(RECORDS SHOWN):
Segment Open

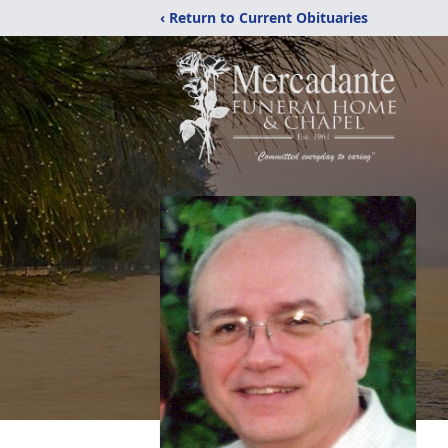
‹ Return to Current Obituaries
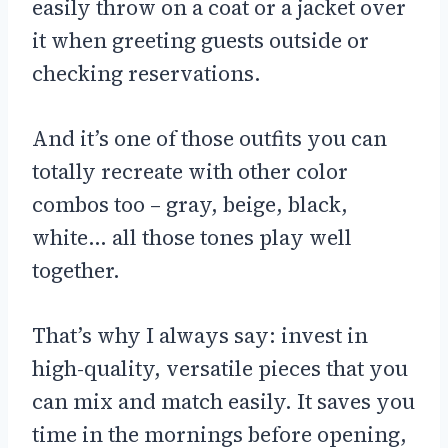
easily throw on a coat or a jacket over
it when greeting guests outside or
checking reservations.
And it’s one of those outfits you can
totally recreate with other color
combos too – gray, beige, black,
white… all those tones play well
together.
That’s why I always say: invest in
high-quality, versatile pieces that you
can mix and match easily. It saves you
time in the mornings before opening,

Segment Closed

(TASK DESCRIPTION):
Output exactly the lines above, from the one holding "white… all those tones play well" through the end of the data, including the first and last.

(WRITTEN SOLUTION):
white… all those tones play well
together.
That’s why I always say: invest in
high-quality, versatile pieces that you
can mix and match easily. It saves you
time in the mornings before opening,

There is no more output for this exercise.